26 July 2009

My life under glass, 40 years later

Going to the poster art exhibit at the Denver Art Museum gave me the odd sensation of seeing the stuff I stared at every day in shop windows and tacked onto phone poles hermetically sealed and mounted on stark white expanses of wall. I both wanted to say something about having been there then, and I also wanted not to, as I wandered through the crowds and peered at the barely scrutable poster art.

I enjoyed seeing the kids, including my own, so thrilled with the "animations" -- different images were printed in different colors on the same print so that when three different colors of light were shone on the one poster, it appeared to move, like a holographic image.

I also liked making a poster as a keepsake at the museum exhibit. I had laughed and rolled my eyes at myself when I saw how many posters advertised Big Brother and the Holding Company shows. I knew I would never be able to pinpoint the show I had seen from my perch on the piano on the same stage as Janis Joplin, where in a fringed orange dress she belted out her raspy tunes and totally surprised me by being white, not black. I think we saw that show not at the Avalon Ballroom but at the Straight Theater, because I am pretty sure we came into the theater from Haight. But my memory may be misleading me; I was only four or five and quite overwhelmed by the company we were in -- all those scary looking Hells Angels.

This exhibit seemed to display an amazingly comprehensive collection of the bills advertising the explosion of music that would come to be known as part of "the San Francisco Sound." There must have been twenty or thirty for Big Brother and the Holding Company; there were probably double that for Quicksilver Messenger Service. (Someone with time on his or her hands and a nice database could make a sweet graphic displaying the frequency with which the bands appear on the posters from that era. That would be fun to see.)

We saw more than a few bizarre sounding lineups, but one thing I noticed was how the blues still provided the primary idiom, the musical lingua franca that everyone spoke and some people more than others were able to subvert to their own voices and messages. I was often uncomfortable with the blues -- especially the songs with the "I'm-your-daddy" lyrics. Ick. I loved the lazy sweetness of Taj Mahal's music, but disliked him for his cover of that horrid "Good Morning Little Schoolgirl" song. Quicksilver's "Suzy Q" made me equally queasy. Some things you just know are wrong from the get-go, and I was sure about all that.

I had a nice moment of familiarity with myself when I looked at the Zap Comix books the DAM had on display and felt a sense impatience with the abstraction of the particular comic strip shown. I didn't particularly enjoy trying to decipher all that crazily drawn, difficult-to-read text back then; that graphic opacity impaired my enjoyment of the artwork and storytelling, if there was a story at all. I still feel that way. Give me a bold and clear design that supports its message, or at the very least a good story.
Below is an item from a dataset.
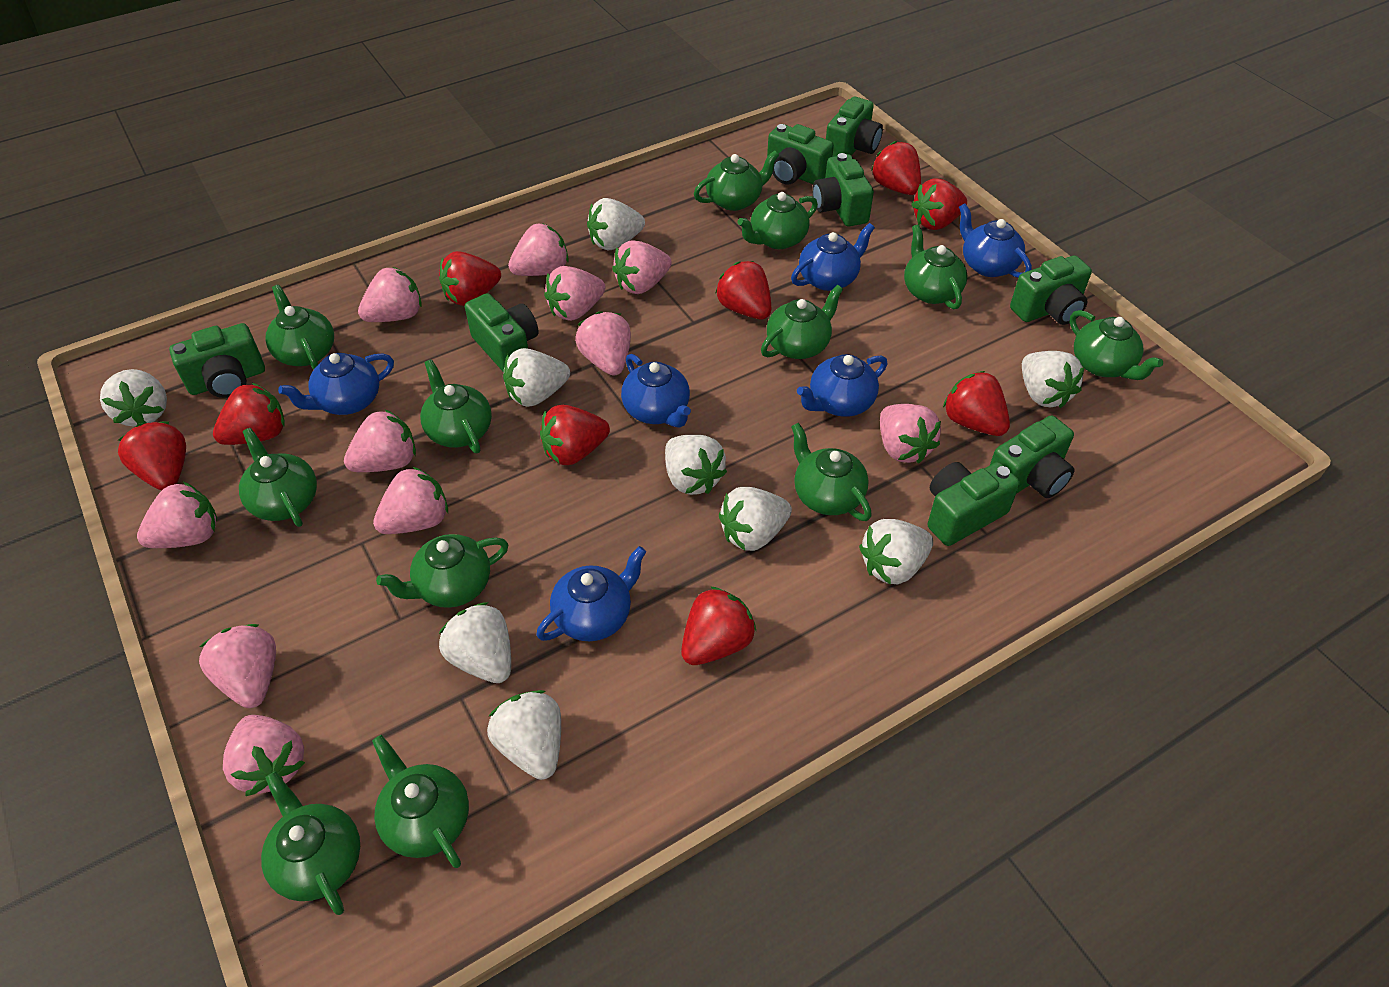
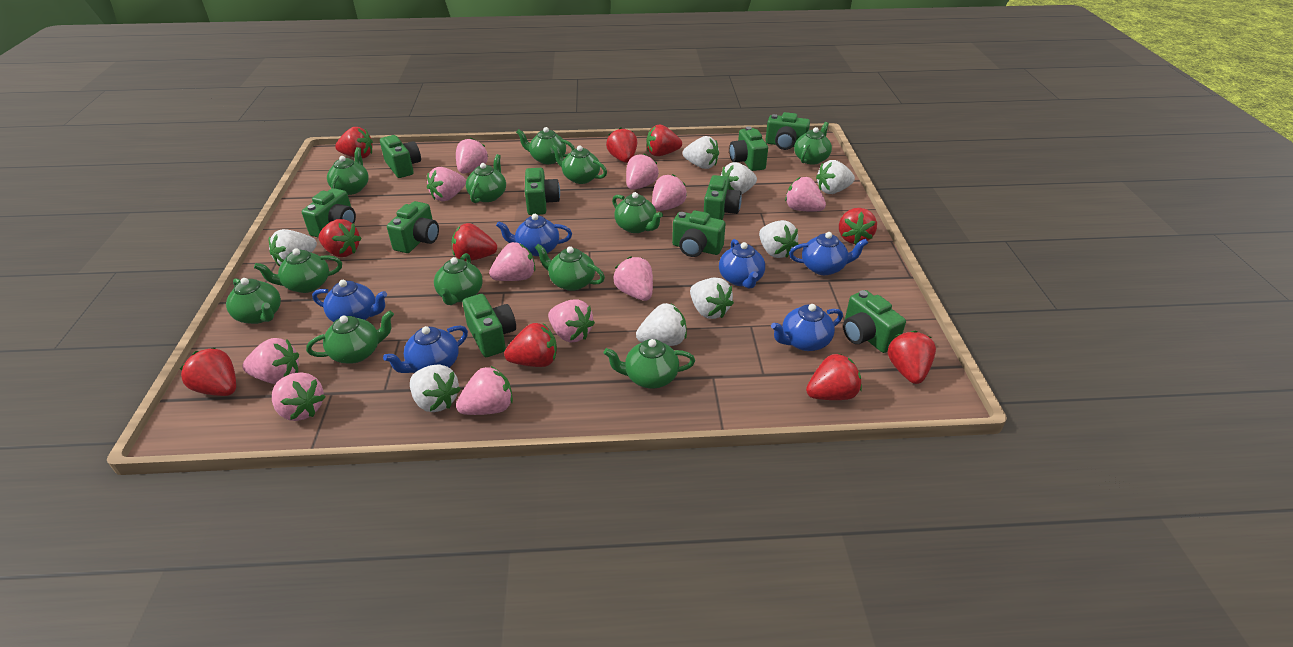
green camera: [169,323,265,398] [465,293,539,372] [767,124,834,185] [812,153,874,226] [826,97,883,157] [927,462,1020,546] [990,415,1074,498] [1010,255,1092,325] = 8 -> [302,188,356,238] [380,135,421,178] [387,201,439,253] [463,294,516,357] [525,168,560,215] [672,210,726,257] [704,175,742,220] [729,126,768,171] [765,112,810,150] [843,290,906,353] = 10
red strawberry: [118,421,186,490] [213,383,285,445] [439,251,501,306] [540,405,610,465] [681,587,756,665] [715,261,771,320] [871,141,921,195] [911,178,967,230] [943,371,1010,436] = 9 -> [180,347,236,396] [319,219,362,257] [335,127,373,158] [452,223,497,261] [504,323,557,367] [606,128,637,163] [647,125,682,156] [806,354,862,400] [839,208,877,245] [888,331,936,384] = 10
white strawberry: [100,369,167,427] [439,602,511,683] [487,690,561,780] [503,348,570,407] [587,198,645,250] [665,435,727,495] [719,487,792,551] [859,519,933,585] [1022,351,1085,408] = 9 -> [269,229,317,267] [410,364,461,412] [636,303,687,346] [683,136,719,169] [690,278,734,319] [721,162,757,195] [759,220,798,258] [816,160,855,194] = 8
I am still not likely to spend too much time on something unless I find it extremely beautiful or illuminating.

But goodness, I'm still feeling whomped upside the head by my recent revelation that no, my baby sister was no longer with us when we saw the televised moon landing on July 21, 1969, at the house of some rare friends who had a set (Pam and someone, Jewish friends). That must have been where we were staying when I went to that preschool for a few days. I wonder: Was driving my parents crazy then, asking whether my sister was coming back or would we meet her somewhere later, even though I'm sure I'd been told what had happened. I never saw her after she died, but I did see her unconscious, which felt like it was nearly the same thing. I think I went once to where she is buried.

And there's more to hope for and think good thoughts for than ever these days: my body, my family's and friends' bodies. Yet there's only so much I can think or say or do in a day, and again it's time to rest and recharge.